--- Working data Enclosed Below ---

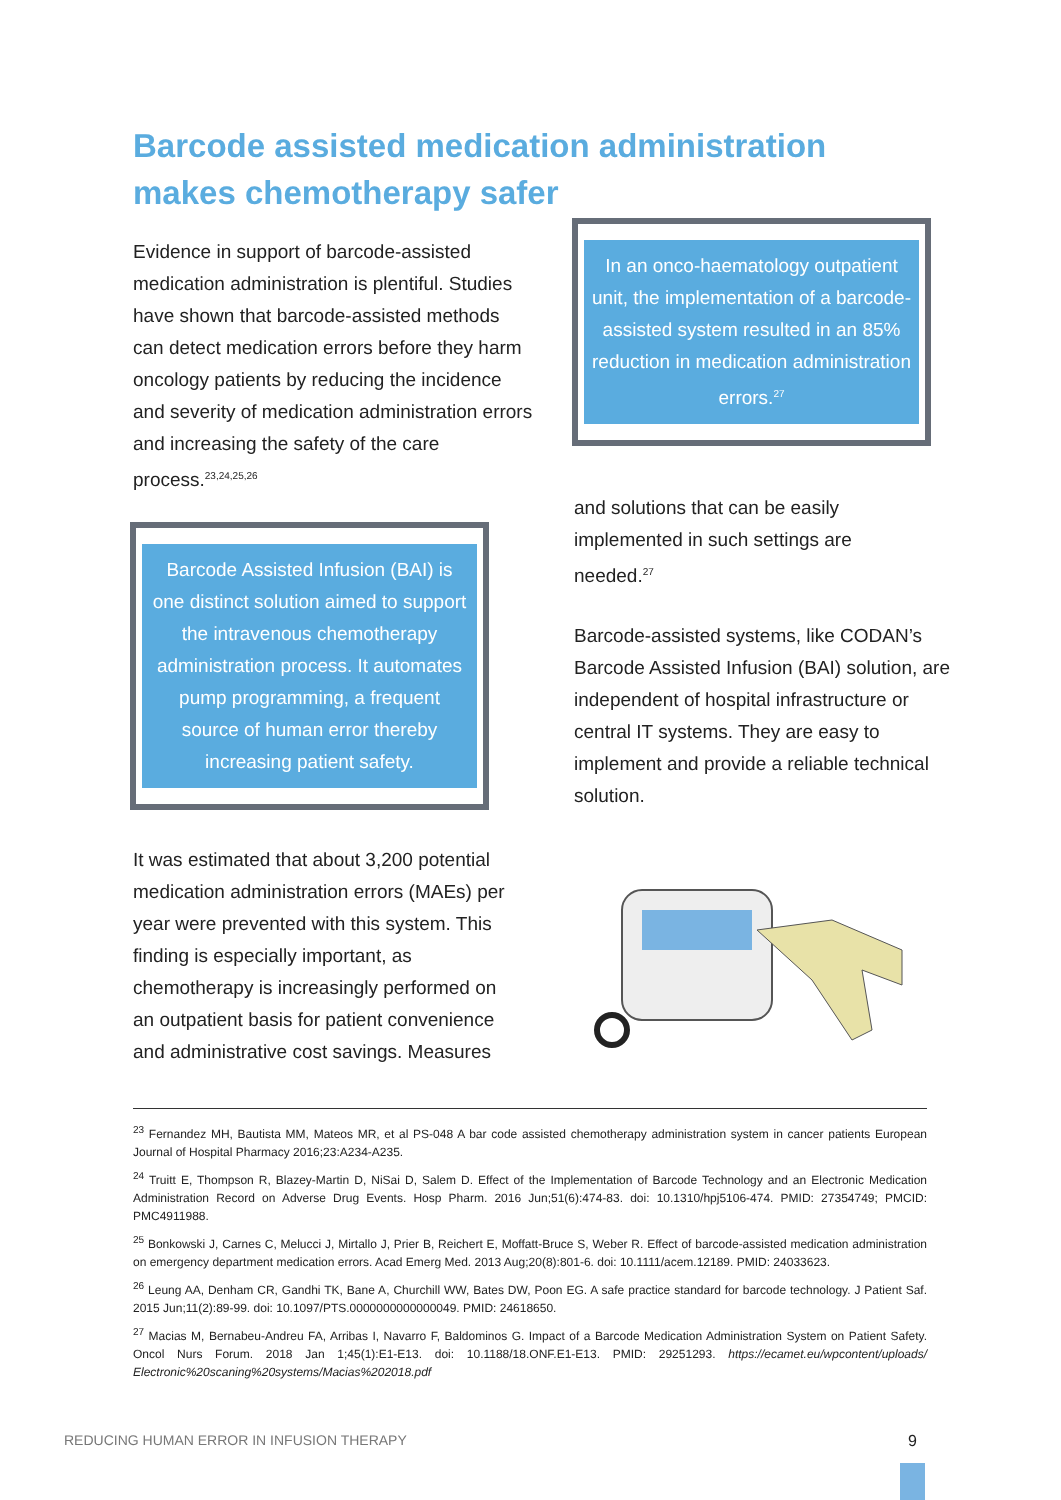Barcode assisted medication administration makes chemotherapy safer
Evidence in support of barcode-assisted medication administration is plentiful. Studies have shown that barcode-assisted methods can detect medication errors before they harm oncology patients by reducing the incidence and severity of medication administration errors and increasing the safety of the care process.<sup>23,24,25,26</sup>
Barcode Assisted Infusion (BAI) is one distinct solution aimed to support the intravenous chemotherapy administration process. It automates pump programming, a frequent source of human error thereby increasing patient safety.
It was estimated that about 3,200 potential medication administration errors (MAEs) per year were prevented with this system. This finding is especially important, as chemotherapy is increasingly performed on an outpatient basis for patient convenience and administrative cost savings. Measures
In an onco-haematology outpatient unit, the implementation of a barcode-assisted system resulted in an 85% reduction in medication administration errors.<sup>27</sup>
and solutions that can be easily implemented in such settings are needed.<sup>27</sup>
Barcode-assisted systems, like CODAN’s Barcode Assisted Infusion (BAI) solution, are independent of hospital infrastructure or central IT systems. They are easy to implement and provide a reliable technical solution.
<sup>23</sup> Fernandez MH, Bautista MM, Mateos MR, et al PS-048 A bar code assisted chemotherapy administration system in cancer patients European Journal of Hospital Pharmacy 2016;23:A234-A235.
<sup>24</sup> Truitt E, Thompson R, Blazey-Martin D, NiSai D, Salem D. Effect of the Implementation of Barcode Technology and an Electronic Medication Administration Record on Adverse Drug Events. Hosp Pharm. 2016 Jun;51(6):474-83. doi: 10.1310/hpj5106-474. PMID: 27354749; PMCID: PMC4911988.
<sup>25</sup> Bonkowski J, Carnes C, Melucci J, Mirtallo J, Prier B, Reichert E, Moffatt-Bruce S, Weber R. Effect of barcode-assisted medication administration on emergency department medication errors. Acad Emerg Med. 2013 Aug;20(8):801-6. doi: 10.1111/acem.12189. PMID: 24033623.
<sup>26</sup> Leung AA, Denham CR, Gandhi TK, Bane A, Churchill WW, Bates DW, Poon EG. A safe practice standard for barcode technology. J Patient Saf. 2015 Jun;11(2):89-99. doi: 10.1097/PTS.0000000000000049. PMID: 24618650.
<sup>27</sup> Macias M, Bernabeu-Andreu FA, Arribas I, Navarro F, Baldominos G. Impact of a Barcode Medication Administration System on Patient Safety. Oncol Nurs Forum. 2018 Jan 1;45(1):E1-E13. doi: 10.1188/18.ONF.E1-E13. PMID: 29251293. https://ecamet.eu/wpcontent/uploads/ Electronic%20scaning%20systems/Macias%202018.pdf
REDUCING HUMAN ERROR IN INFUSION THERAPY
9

--- End of Enclosed Working data ---
--- Working data Enclosed Below ---

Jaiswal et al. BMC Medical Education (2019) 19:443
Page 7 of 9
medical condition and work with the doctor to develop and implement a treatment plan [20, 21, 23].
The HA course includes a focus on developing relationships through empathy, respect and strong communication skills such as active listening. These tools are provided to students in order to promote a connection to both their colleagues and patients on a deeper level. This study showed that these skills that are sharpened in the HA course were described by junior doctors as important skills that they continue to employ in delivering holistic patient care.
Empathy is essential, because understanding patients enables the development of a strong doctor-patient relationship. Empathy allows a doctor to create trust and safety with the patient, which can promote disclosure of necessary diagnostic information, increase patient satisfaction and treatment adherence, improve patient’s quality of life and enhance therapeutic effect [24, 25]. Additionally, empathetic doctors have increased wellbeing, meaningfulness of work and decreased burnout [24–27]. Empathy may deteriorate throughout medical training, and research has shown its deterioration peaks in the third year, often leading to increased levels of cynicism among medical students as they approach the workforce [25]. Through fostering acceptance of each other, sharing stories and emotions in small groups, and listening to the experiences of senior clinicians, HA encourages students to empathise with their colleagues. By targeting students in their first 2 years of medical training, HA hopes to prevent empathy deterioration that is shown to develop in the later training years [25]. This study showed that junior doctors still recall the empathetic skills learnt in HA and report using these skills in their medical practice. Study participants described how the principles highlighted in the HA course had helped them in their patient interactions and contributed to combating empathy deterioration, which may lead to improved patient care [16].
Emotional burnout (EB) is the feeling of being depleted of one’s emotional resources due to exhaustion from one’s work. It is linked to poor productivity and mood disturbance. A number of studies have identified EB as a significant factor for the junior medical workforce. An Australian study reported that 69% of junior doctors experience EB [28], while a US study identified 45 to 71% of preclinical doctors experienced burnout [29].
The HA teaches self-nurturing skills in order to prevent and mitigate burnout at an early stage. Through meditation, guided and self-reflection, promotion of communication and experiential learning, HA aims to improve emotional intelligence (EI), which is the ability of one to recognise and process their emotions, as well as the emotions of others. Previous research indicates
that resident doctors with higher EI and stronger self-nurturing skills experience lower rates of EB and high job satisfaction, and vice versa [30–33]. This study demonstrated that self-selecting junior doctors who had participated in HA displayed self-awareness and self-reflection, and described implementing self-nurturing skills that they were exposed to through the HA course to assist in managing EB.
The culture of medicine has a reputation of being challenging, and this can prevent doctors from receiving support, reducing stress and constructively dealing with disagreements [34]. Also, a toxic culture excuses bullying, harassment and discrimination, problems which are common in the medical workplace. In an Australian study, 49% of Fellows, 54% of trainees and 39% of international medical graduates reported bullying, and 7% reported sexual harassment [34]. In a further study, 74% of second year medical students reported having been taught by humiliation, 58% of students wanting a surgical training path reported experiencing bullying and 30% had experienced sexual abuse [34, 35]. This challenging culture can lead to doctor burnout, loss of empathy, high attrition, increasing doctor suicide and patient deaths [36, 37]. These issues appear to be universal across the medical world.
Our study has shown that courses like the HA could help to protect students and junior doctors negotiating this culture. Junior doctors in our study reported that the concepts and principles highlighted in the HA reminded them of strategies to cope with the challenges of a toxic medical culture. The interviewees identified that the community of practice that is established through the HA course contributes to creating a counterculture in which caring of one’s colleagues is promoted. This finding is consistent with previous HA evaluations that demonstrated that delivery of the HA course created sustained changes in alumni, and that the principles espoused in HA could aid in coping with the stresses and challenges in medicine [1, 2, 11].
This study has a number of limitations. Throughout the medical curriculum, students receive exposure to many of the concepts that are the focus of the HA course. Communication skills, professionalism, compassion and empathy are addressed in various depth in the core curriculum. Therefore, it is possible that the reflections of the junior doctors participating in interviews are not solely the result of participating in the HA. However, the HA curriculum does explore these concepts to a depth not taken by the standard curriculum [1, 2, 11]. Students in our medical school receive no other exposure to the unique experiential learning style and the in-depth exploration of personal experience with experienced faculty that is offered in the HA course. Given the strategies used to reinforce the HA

--- End of Enclosed Working data ---
--- Working data Enclosed Below ---

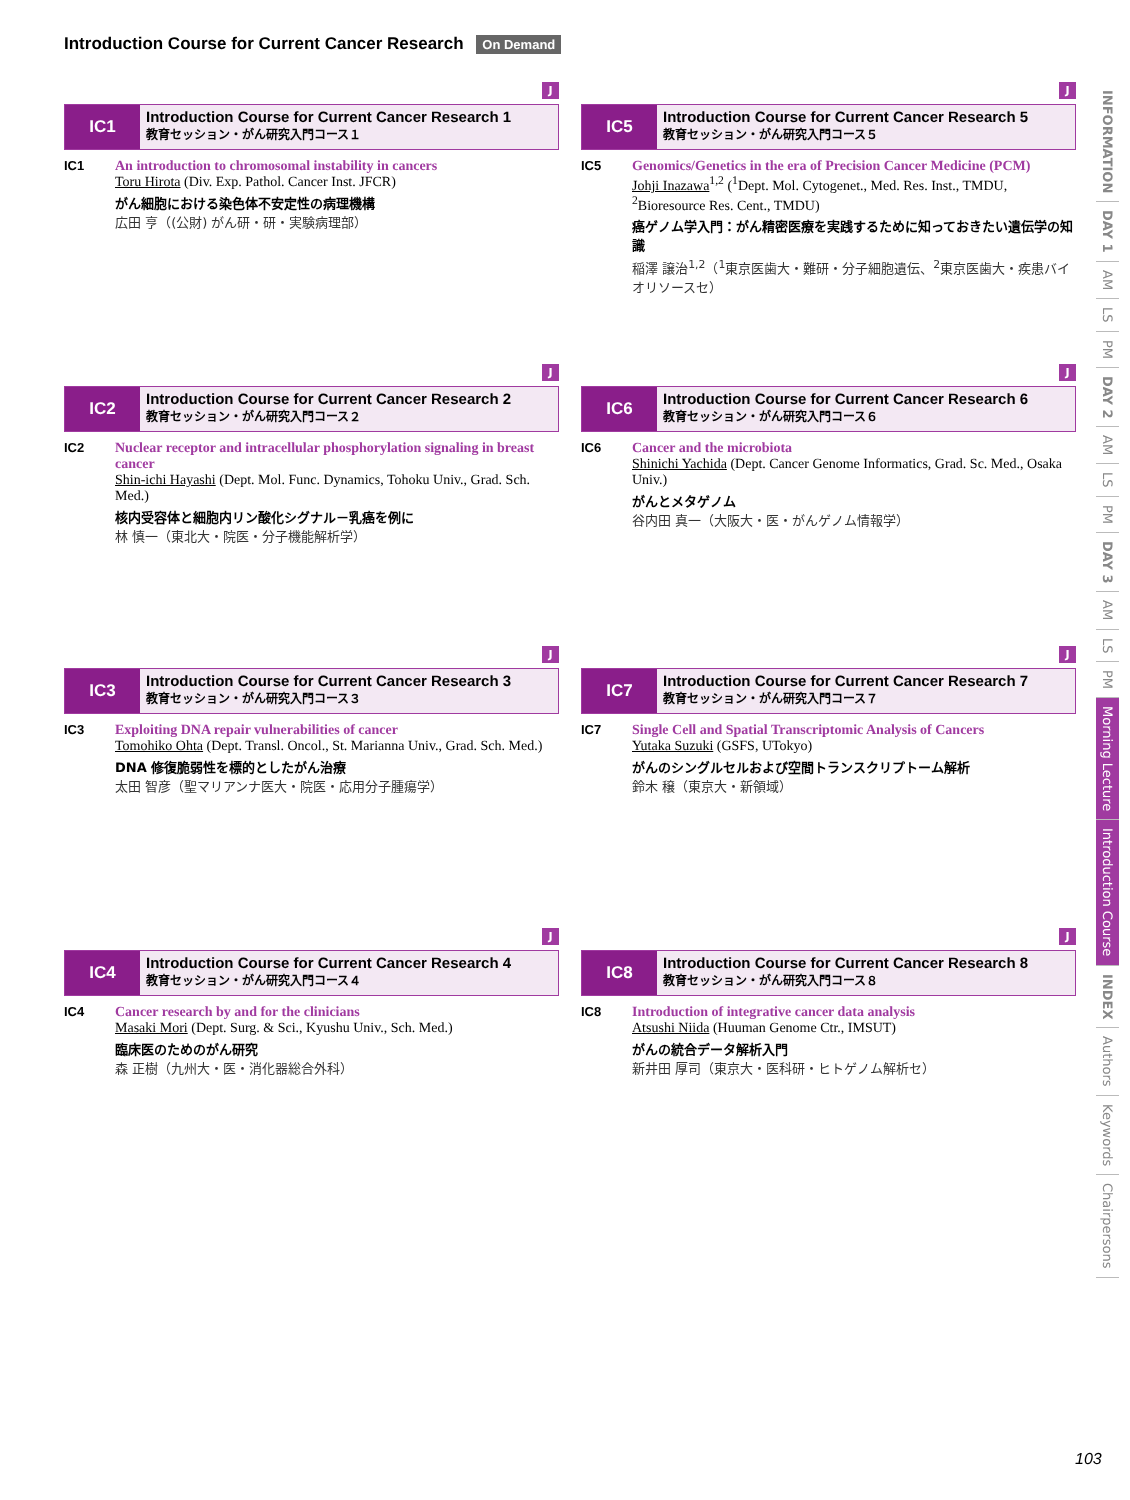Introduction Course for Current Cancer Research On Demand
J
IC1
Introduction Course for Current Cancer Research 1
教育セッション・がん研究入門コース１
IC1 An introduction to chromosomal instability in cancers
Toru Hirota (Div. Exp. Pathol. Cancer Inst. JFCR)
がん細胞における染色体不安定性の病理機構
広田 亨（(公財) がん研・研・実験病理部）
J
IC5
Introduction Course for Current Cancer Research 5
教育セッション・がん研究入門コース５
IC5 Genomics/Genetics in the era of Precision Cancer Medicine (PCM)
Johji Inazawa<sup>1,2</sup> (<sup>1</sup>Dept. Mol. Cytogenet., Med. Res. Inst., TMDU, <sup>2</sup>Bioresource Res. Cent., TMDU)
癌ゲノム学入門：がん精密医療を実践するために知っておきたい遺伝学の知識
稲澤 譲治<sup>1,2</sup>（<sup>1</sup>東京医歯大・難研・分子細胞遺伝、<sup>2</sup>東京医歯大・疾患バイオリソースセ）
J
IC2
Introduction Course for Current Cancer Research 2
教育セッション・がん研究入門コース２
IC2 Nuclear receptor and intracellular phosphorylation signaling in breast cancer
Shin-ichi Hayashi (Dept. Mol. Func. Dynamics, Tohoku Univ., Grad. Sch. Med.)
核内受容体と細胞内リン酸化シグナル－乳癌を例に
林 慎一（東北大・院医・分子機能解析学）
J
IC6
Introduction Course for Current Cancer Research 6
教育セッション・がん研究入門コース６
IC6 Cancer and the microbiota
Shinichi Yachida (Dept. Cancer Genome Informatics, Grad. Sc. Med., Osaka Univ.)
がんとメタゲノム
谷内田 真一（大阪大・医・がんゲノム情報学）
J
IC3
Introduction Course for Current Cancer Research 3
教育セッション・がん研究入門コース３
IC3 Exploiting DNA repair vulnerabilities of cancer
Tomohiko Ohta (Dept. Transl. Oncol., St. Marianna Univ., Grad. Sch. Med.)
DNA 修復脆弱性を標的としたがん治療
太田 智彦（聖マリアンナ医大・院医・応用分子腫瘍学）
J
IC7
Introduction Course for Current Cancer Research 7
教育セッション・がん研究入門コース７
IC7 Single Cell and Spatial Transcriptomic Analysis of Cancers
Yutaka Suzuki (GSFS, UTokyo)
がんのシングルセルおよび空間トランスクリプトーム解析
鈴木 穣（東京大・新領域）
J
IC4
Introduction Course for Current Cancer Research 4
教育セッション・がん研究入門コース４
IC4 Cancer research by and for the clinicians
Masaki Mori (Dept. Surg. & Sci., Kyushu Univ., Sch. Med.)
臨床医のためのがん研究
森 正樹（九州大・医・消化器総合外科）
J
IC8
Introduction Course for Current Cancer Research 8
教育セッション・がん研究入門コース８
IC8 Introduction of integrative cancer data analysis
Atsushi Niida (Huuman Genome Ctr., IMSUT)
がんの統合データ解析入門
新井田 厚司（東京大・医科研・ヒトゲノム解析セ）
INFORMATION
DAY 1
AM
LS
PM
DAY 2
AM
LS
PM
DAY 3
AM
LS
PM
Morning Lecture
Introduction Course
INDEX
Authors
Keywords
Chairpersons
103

--- End of Enclosed Working data ---

Requirement: What belongs in the answer is each line above from the line with "Barcode assisted medication" to the line with "Evidence in support", inclusive, reproduced exactly and free of pictures.

Response below:
Barcode assisted medication administration makes chemotherapy safer
Evidence in support of barcode-assisted medication administration is plentiful. Studies have shown that barcode-assisted methods can detect medication errors before they harm oncology patients by reducing the incidence and severity of medication administration errors and increasing the safety of the care process.<sup>23,24,25,26</sup>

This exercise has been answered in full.